Assigned task: Please give the entries below again exactly, omitting every picture.

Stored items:
*** Block opens ***

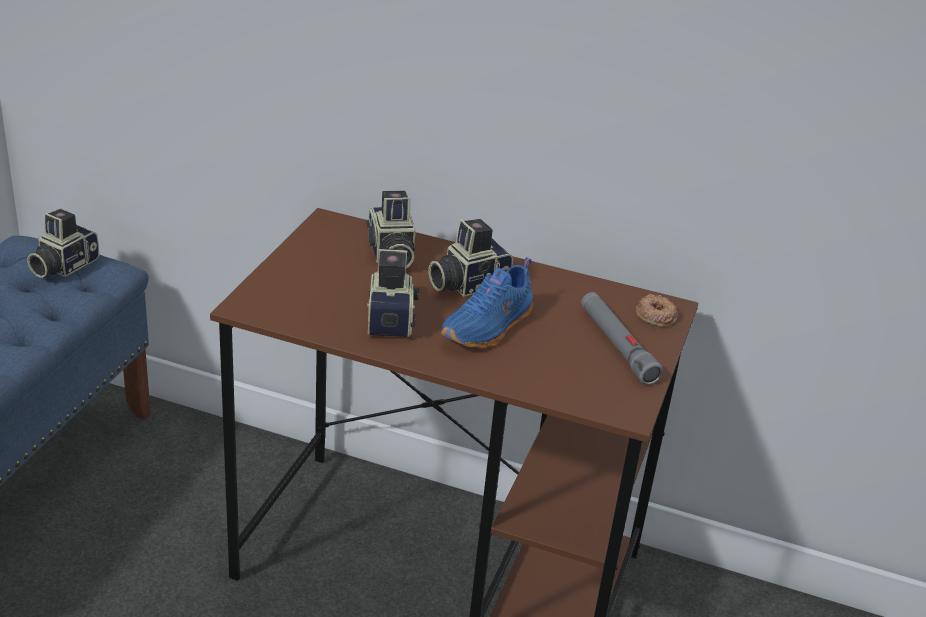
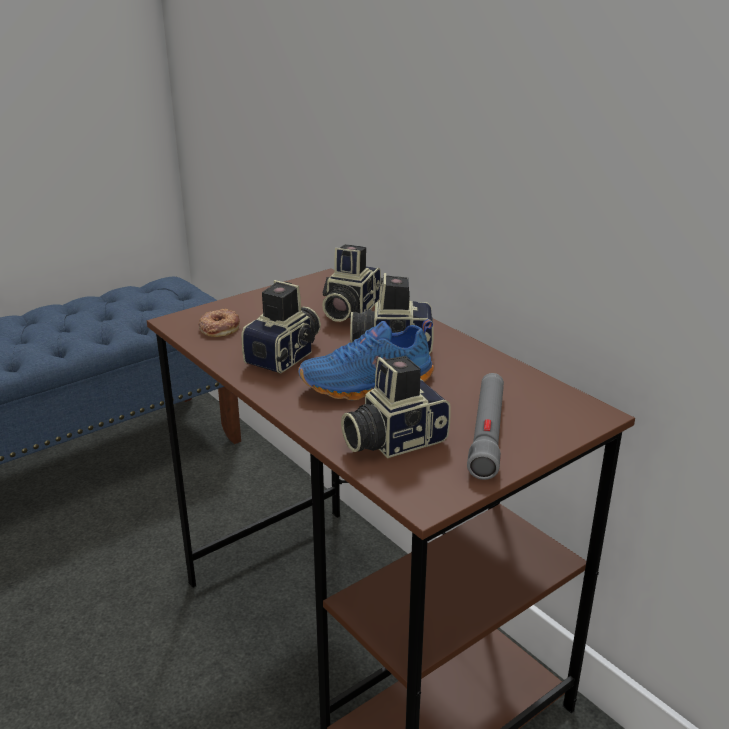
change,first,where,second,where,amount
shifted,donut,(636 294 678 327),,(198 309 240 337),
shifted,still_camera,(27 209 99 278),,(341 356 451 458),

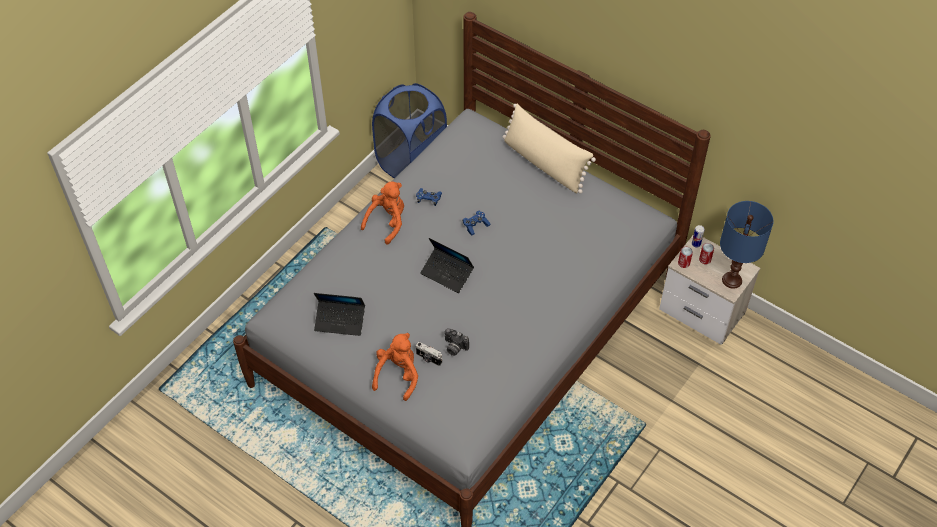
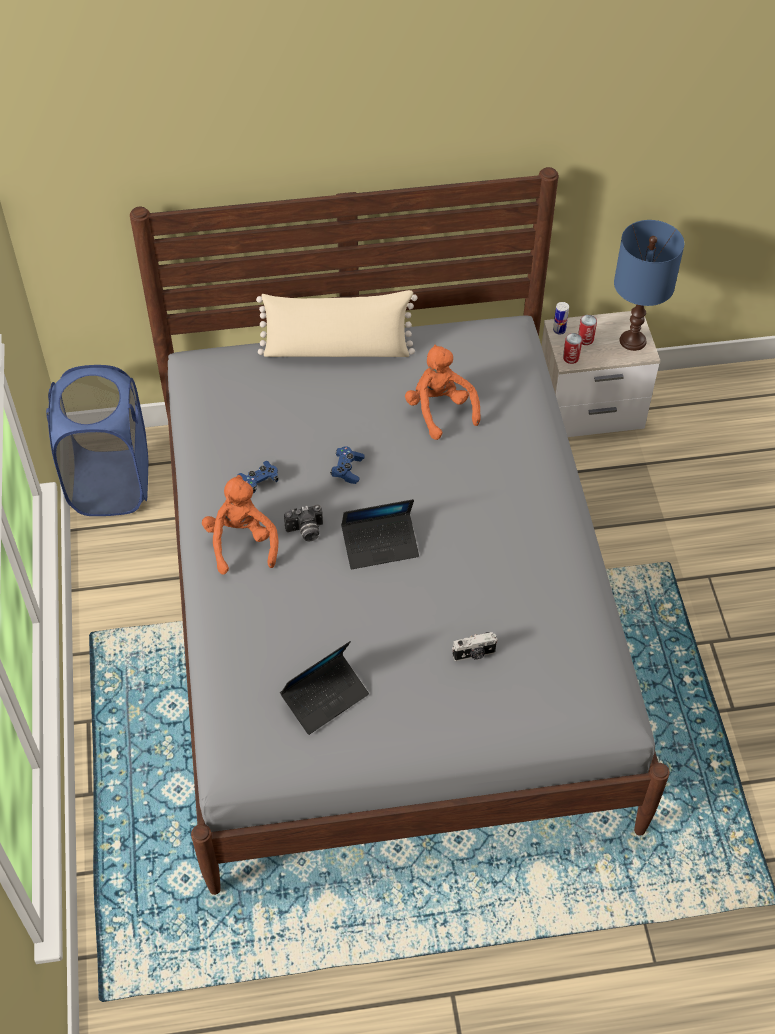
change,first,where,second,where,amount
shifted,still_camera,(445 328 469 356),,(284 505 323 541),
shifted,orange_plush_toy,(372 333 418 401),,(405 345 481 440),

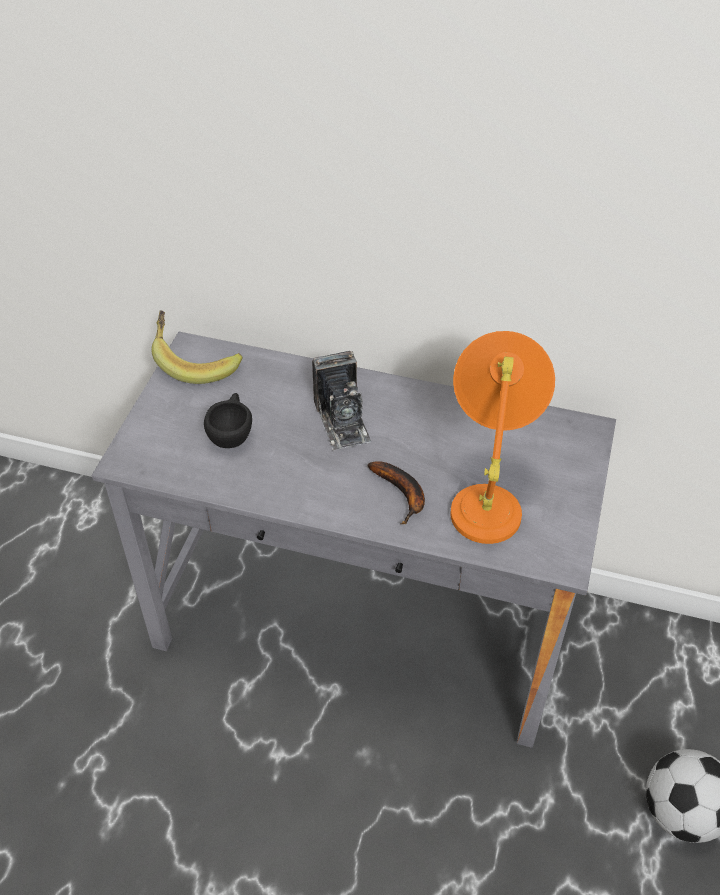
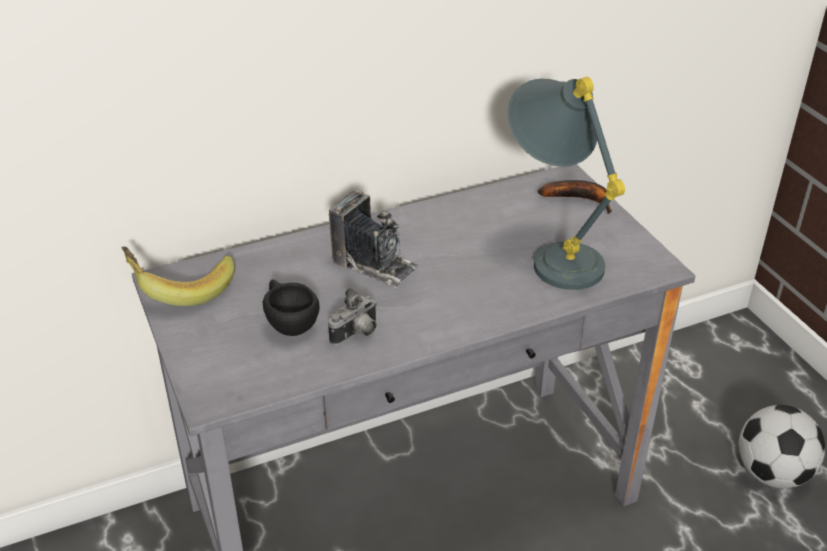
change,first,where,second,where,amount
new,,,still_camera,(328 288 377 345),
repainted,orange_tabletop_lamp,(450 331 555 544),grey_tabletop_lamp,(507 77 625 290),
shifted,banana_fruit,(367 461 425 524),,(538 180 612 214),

*** Block closes ***

Reply:
change,first,where,second,where,amount
shifted,donut,(636 294 678 327),,(198 309 240 337),
shifted,still_camera,(27 209 99 278),,(341 356 451 458),

change,first,where,second,where,amount
shifted,still_camera,(445 328 469 356),,(284 505 323 541),
shifted,orange_plush_toy,(372 333 418 401),,(405 345 481 440),

change,first,where,second,where,amount
new,,,still_camera,(328 288 377 345),
repainted,orange_tabletop_lamp,(450 331 555 544),grey_tabletop_lamp,(507 77 625 290),
shifted,banana_fruit,(367 461 425 524),,(538 180 612 214),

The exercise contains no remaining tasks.